## SOURCE DOCUMENT
##############################

# Caravelle Sea Hunter - patina heaven!



## iheartnola (Jan 16, 2013)

Hey y'all. I was so thrilled to have found this fantastic patined Caravelle Sea Hunter with snake hands. I'm in love with it and can't get over how comfortable it is.

With that said, wasn't able to find a ton of info about this particular model. Would love if someone could enlighten me! Thanks in adavance!










Sent from my iPhone using Tapatalk


----------



## simpletreasures (Apr 22, 2012)

Cool watch, glad you're happy with it!

Just out of curiosity, where did you come up with "Sea Hunter" as the model name?


----------



## lazernips (Mar 27, 2017)

Beautiful diver! I'll give you a rough breakdown of what I know about these watches and hope someone chimes in with more info because I would also like to know more about the evolution. From '66 to '69 they said Waterproof 666 Feet on the dial (manual wind) then from '70 to '74 they changed the hands and text on the dial to Water Resistant 666 Feet (three lines), then in '75 (this is were it gets foggy) they added the date and another change of hands followed closely by an automatic version (were they dropped the 666 rating, this is your version around '79ish?) and yet another hand change, then around '80 they dropped the lugs and re-added the 666 rating. From what I've found you have a ETA 2472 movement. This explanation is just an estimate from what I've seen around the internet and is in no way accurate haha. I have the first version, a '66. and that sparked my interest in the evolution of these beauties. Someone verify/correct this?


----------



## SAM2 (Apr 14, 2010)

It sold for $29.95 in 1970 and came on a black plastic Tropic strap that was hard as rock or it turned that way. Today the straps, if you can find one, sell for more that the original price of the watch. I like your steel bracelet better.


----------



## ccm123 (Feb 8, 2010)

Looks great!


----------



## powasky (Jun 25, 2011)

What bracelet is this? I'm looking for a bracelet for my '70 Sea Hunter.


----------



## Headster (Feb 9, 2019)

lazernips said:


> Beautiful diver! I'll give you a rough breakdown of what I know about these watches and hope someone chimes in with more info because I would also like to know more about the evolution. From '66 to '69 they said Waterproof 666 Feet on the dial (manual wind) then from '70 to '74 they changed the hands and text on the dial to Water Resistant 666 Feet (three lines), then in '75 (this is were it gets foggy) they added the date and another change of hands followed closely by an automatic version (were they dropped the 666 rating, this is your version around '79ish?) and yet another hand change, then around '80 they dropped the lugs and re-added the 666 rating. From what I've found you have a ETA 2472 movement. This explanation is just an estimate from what I've seen around the internet and is in no way accurate haha. I have the first version, a '66. and that sparked my interest in the evolution of these beauties. Someone verify/correct this?

##############################

## EXCERPTED DATA
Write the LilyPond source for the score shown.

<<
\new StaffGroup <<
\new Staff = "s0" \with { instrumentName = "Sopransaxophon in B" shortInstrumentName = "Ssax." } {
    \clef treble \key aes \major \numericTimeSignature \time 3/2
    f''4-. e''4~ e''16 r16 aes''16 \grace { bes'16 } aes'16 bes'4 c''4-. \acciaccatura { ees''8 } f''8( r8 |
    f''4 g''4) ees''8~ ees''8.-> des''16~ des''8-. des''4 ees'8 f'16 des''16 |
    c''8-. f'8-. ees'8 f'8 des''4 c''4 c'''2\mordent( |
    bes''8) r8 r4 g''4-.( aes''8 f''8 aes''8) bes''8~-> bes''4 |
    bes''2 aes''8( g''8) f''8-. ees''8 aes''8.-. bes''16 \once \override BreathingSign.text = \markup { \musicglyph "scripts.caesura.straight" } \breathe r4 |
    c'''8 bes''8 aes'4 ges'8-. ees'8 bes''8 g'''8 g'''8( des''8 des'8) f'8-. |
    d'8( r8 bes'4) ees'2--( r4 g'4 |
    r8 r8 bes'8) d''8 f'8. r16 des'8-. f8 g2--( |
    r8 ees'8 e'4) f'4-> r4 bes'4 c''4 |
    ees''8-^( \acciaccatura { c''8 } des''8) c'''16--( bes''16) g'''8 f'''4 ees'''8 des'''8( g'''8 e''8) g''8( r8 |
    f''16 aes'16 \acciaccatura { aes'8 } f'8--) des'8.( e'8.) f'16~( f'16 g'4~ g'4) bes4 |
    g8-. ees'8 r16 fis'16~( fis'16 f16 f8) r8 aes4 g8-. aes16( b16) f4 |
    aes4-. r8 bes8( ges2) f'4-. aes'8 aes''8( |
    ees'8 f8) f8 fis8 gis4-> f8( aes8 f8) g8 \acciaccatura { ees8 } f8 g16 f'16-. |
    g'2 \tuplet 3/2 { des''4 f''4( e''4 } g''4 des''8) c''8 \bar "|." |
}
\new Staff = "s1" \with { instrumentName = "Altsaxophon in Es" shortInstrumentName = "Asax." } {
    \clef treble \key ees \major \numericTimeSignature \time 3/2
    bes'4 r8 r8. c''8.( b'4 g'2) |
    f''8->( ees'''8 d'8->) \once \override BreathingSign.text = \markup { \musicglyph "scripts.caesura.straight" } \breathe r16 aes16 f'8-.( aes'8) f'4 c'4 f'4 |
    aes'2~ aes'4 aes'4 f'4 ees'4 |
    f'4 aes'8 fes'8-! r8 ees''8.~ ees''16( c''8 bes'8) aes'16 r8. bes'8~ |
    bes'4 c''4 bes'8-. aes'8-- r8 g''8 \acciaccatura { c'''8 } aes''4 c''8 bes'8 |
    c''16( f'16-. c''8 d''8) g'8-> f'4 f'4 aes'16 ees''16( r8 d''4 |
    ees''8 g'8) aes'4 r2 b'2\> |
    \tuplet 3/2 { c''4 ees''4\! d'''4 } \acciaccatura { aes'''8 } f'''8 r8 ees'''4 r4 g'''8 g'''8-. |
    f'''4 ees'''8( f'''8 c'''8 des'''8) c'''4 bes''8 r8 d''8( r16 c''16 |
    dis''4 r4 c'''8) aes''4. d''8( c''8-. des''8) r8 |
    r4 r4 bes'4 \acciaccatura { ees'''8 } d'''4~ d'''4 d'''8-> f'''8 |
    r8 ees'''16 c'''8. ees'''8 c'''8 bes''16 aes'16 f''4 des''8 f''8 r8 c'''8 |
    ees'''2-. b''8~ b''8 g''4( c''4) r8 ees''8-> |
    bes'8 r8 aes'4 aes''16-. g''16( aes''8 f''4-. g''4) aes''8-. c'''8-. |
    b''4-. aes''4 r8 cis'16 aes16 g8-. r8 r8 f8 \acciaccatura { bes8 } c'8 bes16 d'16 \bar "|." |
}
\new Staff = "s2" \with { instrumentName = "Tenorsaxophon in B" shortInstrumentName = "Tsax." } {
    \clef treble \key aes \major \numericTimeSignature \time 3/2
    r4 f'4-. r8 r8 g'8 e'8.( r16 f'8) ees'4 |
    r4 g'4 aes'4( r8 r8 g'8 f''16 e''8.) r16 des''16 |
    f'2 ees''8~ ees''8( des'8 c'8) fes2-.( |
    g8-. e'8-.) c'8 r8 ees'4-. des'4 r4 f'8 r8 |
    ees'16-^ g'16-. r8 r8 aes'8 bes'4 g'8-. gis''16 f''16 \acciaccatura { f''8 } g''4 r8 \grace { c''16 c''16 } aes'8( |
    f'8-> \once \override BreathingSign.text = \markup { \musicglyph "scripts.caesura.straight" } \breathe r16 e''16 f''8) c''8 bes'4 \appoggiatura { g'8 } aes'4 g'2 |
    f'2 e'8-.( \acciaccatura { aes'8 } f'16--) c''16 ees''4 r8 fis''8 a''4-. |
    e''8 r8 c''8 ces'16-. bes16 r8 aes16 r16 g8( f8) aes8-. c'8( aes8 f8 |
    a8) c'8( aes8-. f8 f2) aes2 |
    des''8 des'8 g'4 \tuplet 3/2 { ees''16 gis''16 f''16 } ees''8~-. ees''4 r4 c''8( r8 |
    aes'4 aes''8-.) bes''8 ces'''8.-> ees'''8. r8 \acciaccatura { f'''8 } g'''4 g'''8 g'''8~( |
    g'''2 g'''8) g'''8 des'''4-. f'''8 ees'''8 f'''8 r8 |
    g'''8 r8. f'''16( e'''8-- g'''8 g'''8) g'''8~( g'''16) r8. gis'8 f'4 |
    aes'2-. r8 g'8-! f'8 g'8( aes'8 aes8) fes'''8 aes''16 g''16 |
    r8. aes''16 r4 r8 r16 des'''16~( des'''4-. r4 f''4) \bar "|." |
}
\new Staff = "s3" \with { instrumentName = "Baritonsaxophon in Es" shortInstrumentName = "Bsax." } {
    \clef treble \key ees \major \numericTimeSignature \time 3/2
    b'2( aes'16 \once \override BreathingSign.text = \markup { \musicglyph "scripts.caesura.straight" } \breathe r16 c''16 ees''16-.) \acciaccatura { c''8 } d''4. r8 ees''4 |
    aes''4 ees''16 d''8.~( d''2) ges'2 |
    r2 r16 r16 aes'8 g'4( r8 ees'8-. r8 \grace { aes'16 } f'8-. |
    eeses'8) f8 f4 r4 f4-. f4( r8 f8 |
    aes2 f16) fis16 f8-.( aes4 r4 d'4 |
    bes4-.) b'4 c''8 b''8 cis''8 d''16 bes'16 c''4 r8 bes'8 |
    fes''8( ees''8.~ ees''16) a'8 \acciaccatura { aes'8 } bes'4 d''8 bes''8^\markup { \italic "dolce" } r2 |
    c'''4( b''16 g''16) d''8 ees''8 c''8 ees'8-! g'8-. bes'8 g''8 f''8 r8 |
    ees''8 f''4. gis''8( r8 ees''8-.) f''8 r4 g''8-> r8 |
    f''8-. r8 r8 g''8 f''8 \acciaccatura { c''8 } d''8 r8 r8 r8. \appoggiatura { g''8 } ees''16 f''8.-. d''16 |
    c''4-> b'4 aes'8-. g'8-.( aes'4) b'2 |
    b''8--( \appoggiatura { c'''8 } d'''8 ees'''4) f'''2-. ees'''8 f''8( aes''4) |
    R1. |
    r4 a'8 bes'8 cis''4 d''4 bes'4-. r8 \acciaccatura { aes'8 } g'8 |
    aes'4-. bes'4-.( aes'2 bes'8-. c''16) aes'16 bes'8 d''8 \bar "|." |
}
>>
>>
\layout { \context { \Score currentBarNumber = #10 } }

##############################

## TASK STATEMENT
Copy everything in the watch forum thread from "## iheartnola (Jan" down to "comfortable it is.", swapping "snake hands" for "sword hands".

## THE OUTPUT
## iheartnola (Jan 16, 2013)

Hey y'all. I was so thrilled to have found this fantastic patined Caravelle Sea Hunter with sword hands. I'm in love with it and can't get over how comfortable it is.